PlayerController が DontDestroyOnLoad によってシーンを跨いで維持されているため、戻る前に破棄処理が必要です。
using UnityEngine;
using UnityEngine.SceneManagement;
public class GameSceneController : MonoBehaviour
{
public void OnReturnToTitle()
{
if (PlayerController.Instance != null)
{
Destroy(PlayerController.Instance.gameObject);
}
SceneManager.LoadScene("TitleScene");
}
}
使用手順(Unityエディタ)
- タイトルに戻るボタンを用意し、OnClick() に GameSceneController.OnReturnToTitle() を設定します
- このスクリプトを、ゲーム中の適当な空の GameObject にアタッチしておきます
補足
- DontDestroyOnLoad によって維持されたプレイヤーが新しく再生成されるためには、このように手動で削除する処理が必要になります
- この構成により、ゲームの最初からやり直したいときの状態リセットが実現できます
- この処理は、ゲーム内に「タイトルへ戻る」や「再起動」のような選択肢を設けたい場合に有効で、明示的なライフサイクル管理ができることから中〜上級設計にも適しています
- 必要に応じて「BGMの停止」や「UIリセット」などの処理も併用可能です
8. Build Settingsの確認
File > Build Settings にて次のシーンを登録:
- Scenes/TitleScene
- Scenes/StageSelectScene
- Scenes/GameScene
順番は任意ですが、必ず登録が必要です。
チェックリスト
- プレイヤーは TitleScene で1度だけ生成される
- シーン間でプレイヤーが維持される(DontDestroyOnLoad)
- 各シーンで SpawnPoint に移動できる
- シーン名が UI に表示される
- タイトルに戻ると再生成される
発展アイデア
内容 | 概要 |
---|---|
ステータス管理 | HPやアイテムなどをPlayerControllerに追加し、維持する |
カメラ制御 | Cinemachine導入で追従・境界制御など |
ステージ番号の受け渡し | ScriptableObjectや静的変数を使用 |
UIManagerの導入 | UI制御を一元管理して再利用性アップ |
まとめ
このチュートリアルでは:
- プレイヤーを DontDestroyOnLoad で維持
- 出現地点をシーンごとに配置し、自動で移動
- シーン名を自動表示
- 責務分離で保守しやすいコード構造を実現
初心者でも取り組みやすく、今後のプロジェクト設計にも応用できる構成です。
通常この構成で問題ありません。
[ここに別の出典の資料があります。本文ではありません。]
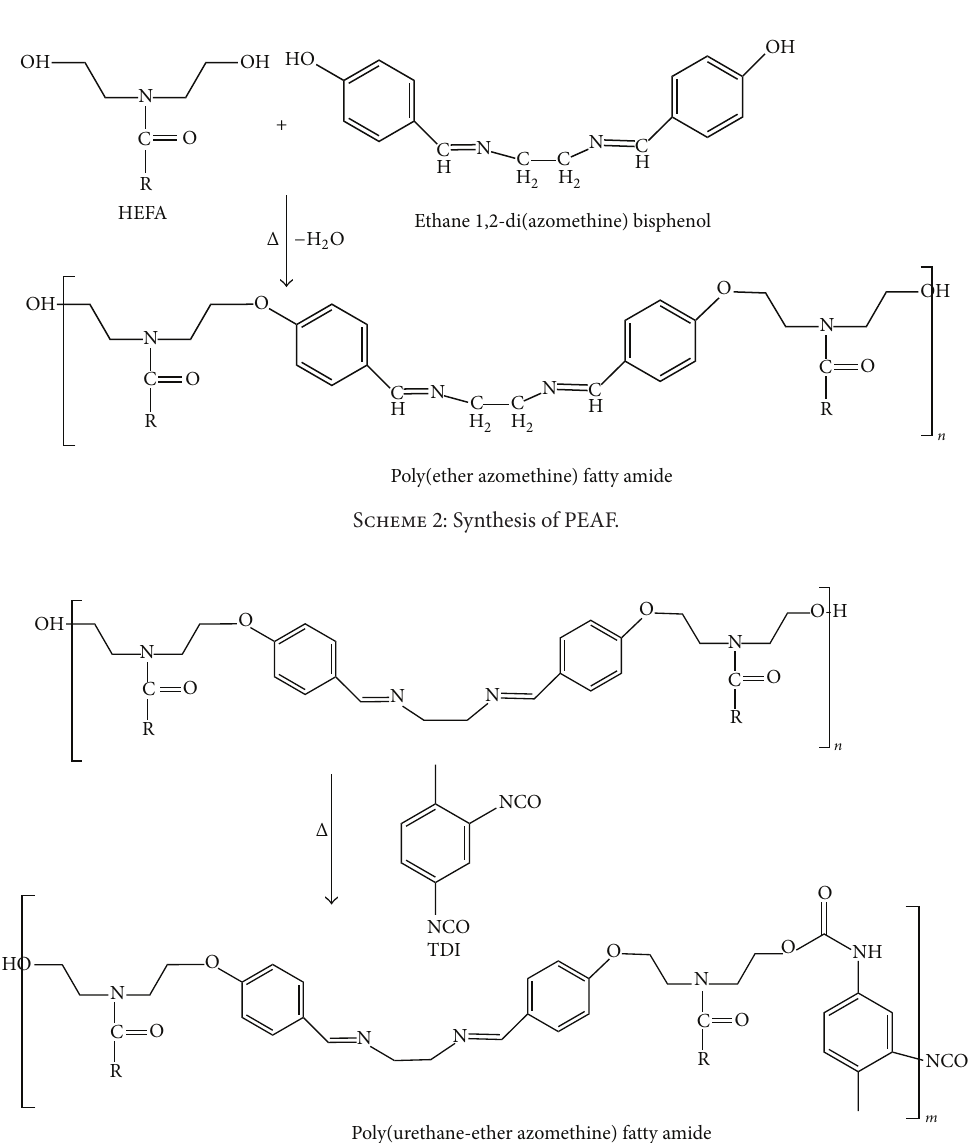
Scheme 3: Synthesis of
SceneManager.sceneLoaded イベントは、シーンのロード完了後(≒すべてのGameObjectが生成された後)に呼ばれるため、GameObject.FindWithTag(“SpawnPoint") や PlayerController.Instance が有効になるタイミングとしては適切です。
安全な理由(仕組み)
- SceneManager.sceneLoaded は 非同期ロードが完了した後に発火されるイベントです。
- この時点で、HierarchyにあるGameObjectはすべて生成済みなので、
- GameObject.FindWithTag(“SpawnPoint") は正しく取得可能
- PlayerController.Instance が DontDestroyOnLoad オブジェクトなら正しく参照可能
注意点
ただし、以下のようなケースでは注意が必要です:
1. SpawnPointの生成が遅延している
- スクリプトの Start() や Awake() 内で tag を設定している場合、FindWithTag に間に合わない可能性があります。
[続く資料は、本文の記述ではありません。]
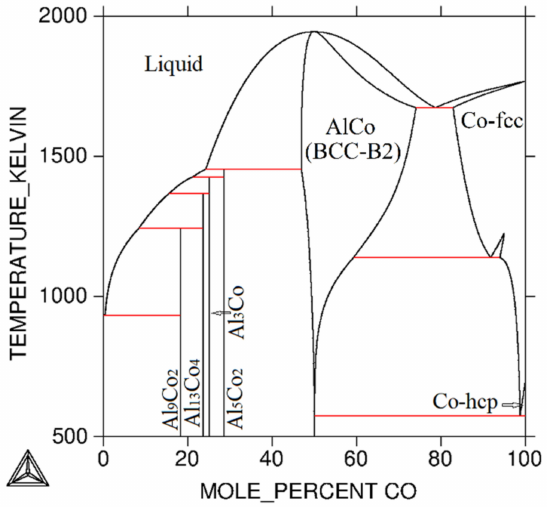
Figure 1. Phase diagram of the Al–Co binary system, data for calculation were taken from [16].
- → 対処策:SpawnPoint オブジェクトは必ずシーン内でプレハブとして配置・タグ付けしておく
2. PlayerController.Instance の生成が遅い
- TitleScene → StageSelectScene → GameScene と複数のシーンを挟んでいる場合、PlayerController がロード前に破棄されていると null になります。
- → DontDestroyOnLoad とシングルトンのチェックが正しく機能しているか確認
改善例(遅延対策)
PlayerController.Instance が存在するまで少し待つ、という保険をかける場合は以下のようなCoroutineを使う方法もあります:
void OnSceneLoaded(Scene scene, LoadSceneMode mode)
{
StartCoroutine(WaitAndWarp());
}
IEnumerator WaitAndWarp()
{
yield return null; // 1フレーム待つ(すべての Start() 後)
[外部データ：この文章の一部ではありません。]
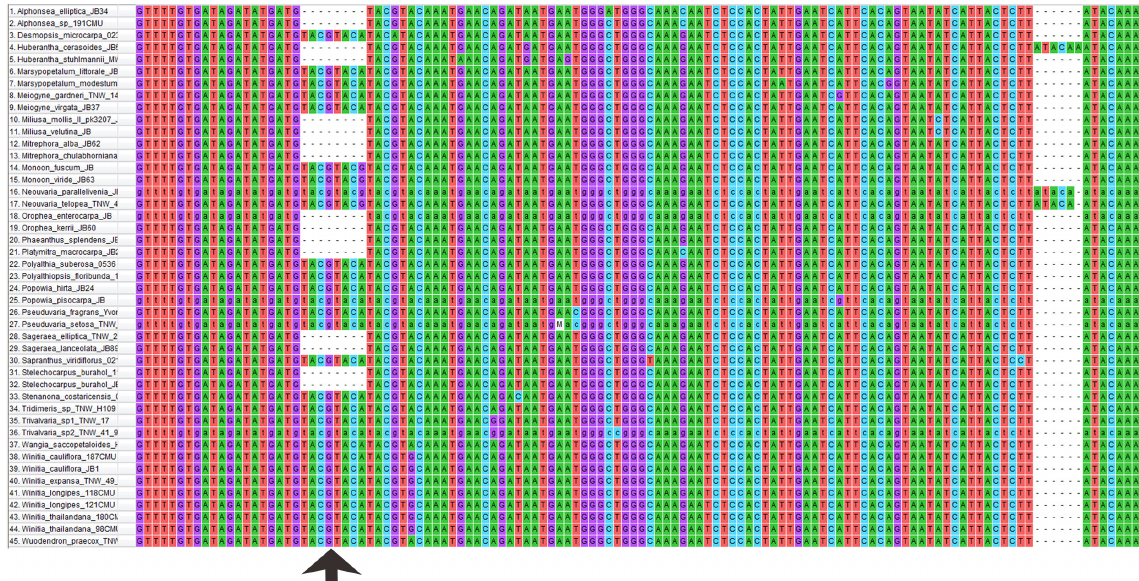
Fig. 2. Part of multiple sequence alignment of trn L- trn F intergenic spacer, showing an indel (arrow) potentially diagnostic for generic discrimination in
if (PlayerController.Instance == null) yield break;
var spawn = GameObject.FindWithTag("SpawnPoint");
if (spawn != null)
{
PlayerController.Instance.transform.position = spawn.transform.position;
}
}
結論
- 今のコードは 通常のUnityのシーン読み込みフローでは安全です。
- ただし、生成タイミングのズレや複雑なシーン構成があるなら、保険として Coroutine を使った1フレーム待機がより堅牢になります。
発展アイデア:GameSceneデバッグ時のプレイヤー自動生成
スクリプト:PlayerBootstrapper.cs
このスクリプトは、GameScene から単体で再生したときに、プレイヤーが存在しない場合に自動生成する補助機能です。デバッグ時の利便性を高める目的で使用します。
using UnityEngine;
public class PlayerBootstrapper : MonoBehaviour
{
public GameObject playerPrefab;
void Awake()
{
if (PlayerController.Instance == null)
{
Instantiate(playerPrefab);
}
}
}
使用手順(Unityエディタ)
- GameScene に空の GameObject(例:PlayerBootstrapper)を作成
- 上記スクリプトをアタッチ
- playerPrefab に、事前に作成した Player プレハブを割り当て
補足
- 通常のゲーム起動(TitleScene → GameScene)ではプレイヤーがすでに存在しているため、このスクリプトは何もしません
- GameScene を単体でテスト再生したときだけ playerPrefab を自動生成します
- DontDestroyOnLoad との併用により、複製も防げる設計です
おすすめの配置
このスクリプトは、Scene専用・シンプルな責務を持つ補助スクリプトなので、「Scripts/Utility/」などのフォルダに置くとプロジェクト構成が整理されます。